### EXERCISE DETAILS
Work through the material below and count the lines holding the word "some"; give that count and nothing more.

■ ■ ■ ■

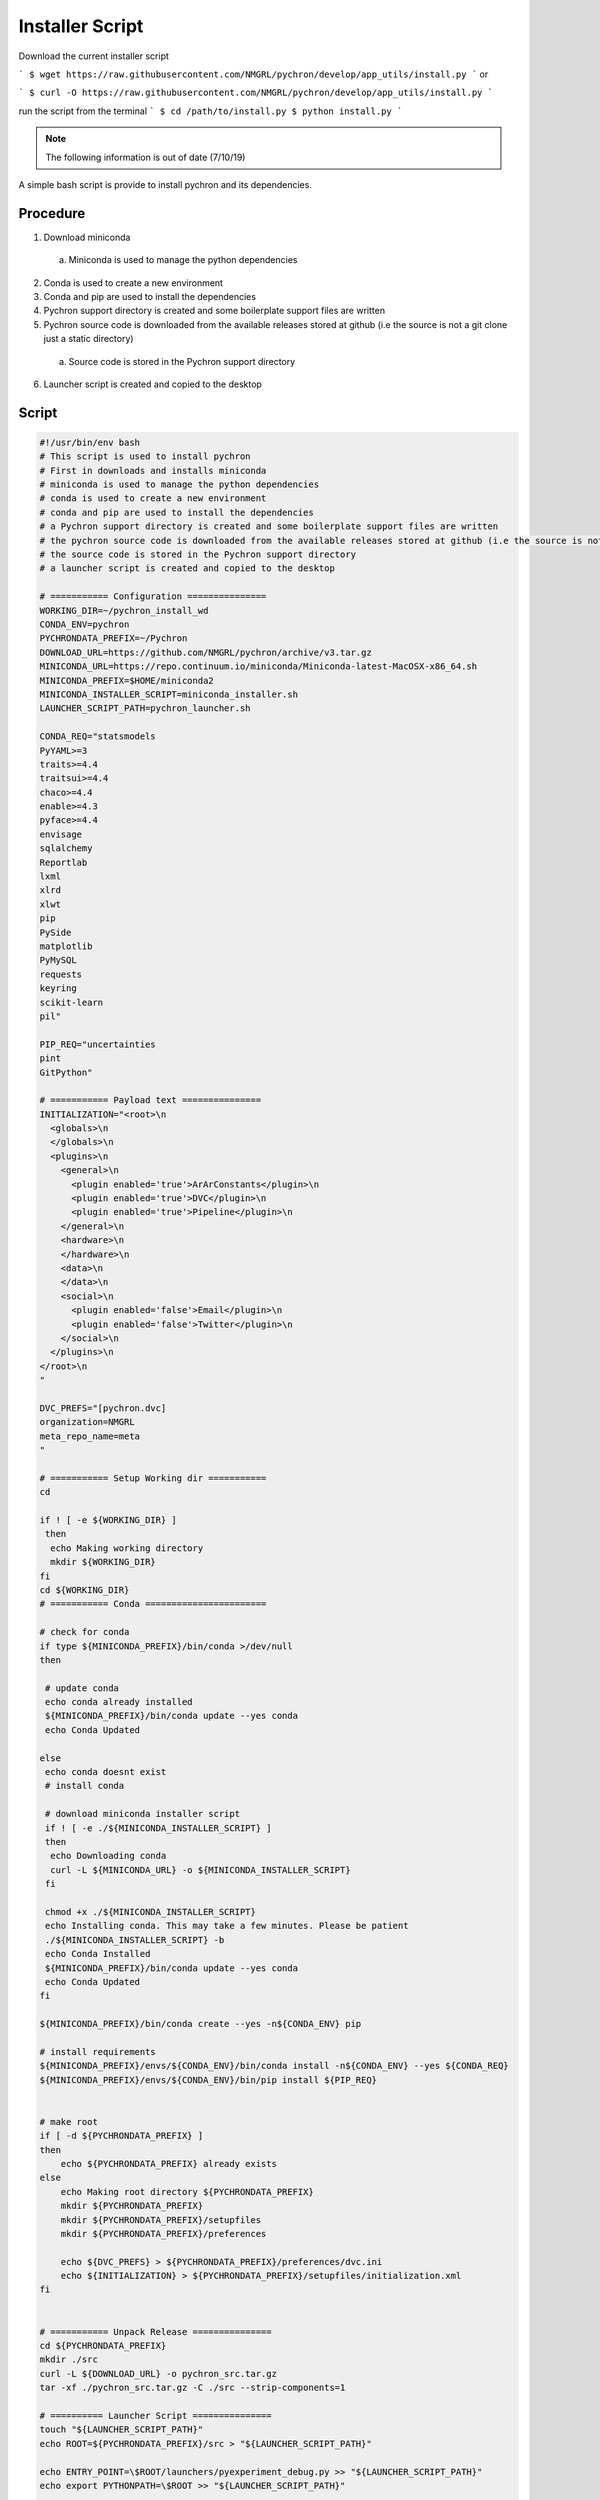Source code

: Installer Script
=================

Download the current installer script

```
$ wget https://raw.githubusercontent.com/NMGRL/pychron/develop/app_utils/install.py
```
or

```
$ curl -O https://raw.githubusercontent.com/NMGRL/pychron/develop/app_utils/install.py
```

run the script from the terminal
```
$ cd /path/to/install.py
$ python install.py
```



.. note:: The following information is out of date (7/10/19)

A simple bash script is provide to install pychron and its dependencies.

Procedure
------------------
1. Download miniconda
  a. Miniconda is used to manage the python dependencies
2. Conda is used to create a new environment
3. Conda and pip are used to install the dependencies
4. Pychron support directory is created and some boilerplate support files are written
5. Pychron source code is downloaded from the available releases stored at github (i.e the source is not a git clone just a static directory)
  a. Source code is stored in the Pychron support directory
6. Launcher script is created and copied to the desktop

Script
-------------------
.. code-block:: bash

    #!/usr/bin/env bash
    # This script is used to install pychron
    # First in downloads and installs miniconda
    # miniconda is used to manage the python dependencies
    # conda is used to create a new environment
    # conda and pip are used to install the dependencies
    # a Pychron support directory is created and some boilerplate support files are written
    # the pychron source code is downloaded from the available releases stored at github (i.e the source is not a git clone just a static directory)
    # the source code is stored in the Pychron support directory
    # a launcher script is created and copied to the desktop

    # =========== Configuration ===============
    WORKING_DIR=~/pychron_install_wd
    CONDA_ENV=pychron
    PYCHRONDATA_PREFIX=~/Pychron
    DOWNLOAD_URL=https://github.com/NMGRL/pychron/archive/v3.tar.gz
    MINICONDA_URL=https://repo.continuum.io/miniconda/Miniconda-latest-MacOSX-x86_64.sh
    MINICONDA_PREFIX=$HOME/miniconda2
    MINICONDA_INSTALLER_SCRIPT=miniconda_installer.sh
    LAUNCHER_SCRIPT_PATH=pychron_launcher.sh

    CONDA_REQ="statsmodels
    PyYAML>=3
    traits>=4.4
    traitsui>=4.4
    chaco>=4.4
    enable>=4.3
    pyface>=4.4
    envisage
    sqlalchemy
    Reportlab
    lxml
    xlrd
    xlwt
    pip
    PySide
    matplotlib
    PyMySQL
    requests
    keyring
    scikit-learn
    pil"

    PIP_REQ="uncertainties
    pint
    GitPython"

    # =========== Payload text ===============
    INITIALIZATION="<root>\n
      <globals>\n
      </globals>\n
      <plugins>\n
        <general>\n
          <plugin enabled='true'>ArArConstants</plugin>\n
          <plugin enabled='true'>DVC</plugin>\n
          <plugin enabled='true'>Pipeline</plugin>\n
        </general>\n
        <hardware>\n
        </hardware>\n
        <data>\n
        </data>\n
        <social>\n
          <plugin enabled='false'>Email</plugin>\n
          <plugin enabled='false'>Twitter</plugin>\n
        </social>\n
      </plugins>\n
    </root>\n
    "

    DVC_PREFS="[pychron.dvc]
    organization=NMGRL
    meta_repo_name=meta
    "

    # =========== Setup Working dir ===========
    cd

    if ! [ -e ${WORKING_DIR} ]
     then
      echo Making working directory
      mkdir ${WORKING_DIR}
    fi
    cd ${WORKING_DIR}
    # =========== Conda =======================

    # check for conda
    if type ${MINICONDA_PREFIX}/bin/conda >/dev/null
    then

     # update conda
     echo conda already installed
     ${MINICONDA_PREFIX}/bin/conda update --yes conda
     echo Conda Updated

    else
     echo conda doesnt exist
     # install conda

     # download miniconda installer script
     if ! [ -e ./${MINICONDA_INSTALLER_SCRIPT} ]
     then
      echo Downloading conda
      curl -L ${MINICONDA_URL} -o ${MINICONDA_INSTALLER_SCRIPT}
     fi

     chmod +x ./${MINICONDA_INSTALLER_SCRIPT}
     echo Installing conda. This may take a few minutes. Please be patient
     ./${MINICONDA_INSTALLER_SCRIPT} -b
     echo Conda Installed
     ${MINICONDA_PREFIX}/bin/conda update --yes conda
     echo Conda Updated
    fi

    ${MINICONDA_PREFIX}/bin/conda create --yes -n${CONDA_ENV} pip

    # install requirements
    ${MINICONDA_PREFIX}/envs/${CONDA_ENV}/bin/conda install -n${CONDA_ENV} --yes ${CONDA_REQ}
    ${MINICONDA_PREFIX}/envs/${CONDA_ENV}/bin/pip install ${PIP_REQ}


    # make root
    if [ -d ${PYCHRONDATA_PREFIX} ]
    then
        echo ${PYCHRONDATA_PREFIX} already exists
    else
        echo Making root directory ${PYCHRONDATA_PREFIX}
        mkdir ${PYCHRONDATA_PREFIX}
        mkdir ${PYCHRONDATA_PREFIX}/setupfiles
        mkdir ${PYCHRONDATA_PREFIX}/preferences

        echo ${DVC_PREFS} > ${PYCHRONDATA_PREFIX}/preferences/dvc.ini
        echo ${INITIALIZATION} > ${PYCHRONDATA_PREFIX}/setupfiles/initialization.xml
    fi


    # =========== Unpack Release ===============
    cd ${PYCHRONDATA_PREFIX}
    mkdir ./src
    curl -L ${DOWNLOAD_URL} -o pychron_src.tar.gz
    tar -xf ./pychron_src.tar.gz -C ./src --strip-components=1

    # ========== Launcher Script ===============
    touch "${LAUNCHER_SCRIPT_PATH}"
    echo ROOT=${PYCHRONDATA_PREFIX}/src > "${LAUNCHER_SCRIPT_PATH}"

    echo ENTRY_POINT=\$ROOT/launchers/pyexperiment_debug.py >> "${LAUNCHER_SCRIPT_PATH}"
    echo export PYTHONPATH=\$ROOT >> "${LAUNCHER_SCRIPT_PATH}"

    echo ${MINICONDA_PREFIX}/envs/${CONDA_ENV}/bin/python \$ENTRY_POINT >> "${LAUNCHER_SCRIPT_PATH}"
    chmod +x ${LAUNCHER_SCRIPT_PATH}
    cp ${LAUNCHER_SCRIPT_PATH} ~/Desktop/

■ ■ ■ ■

### WORKED SOLUTION
2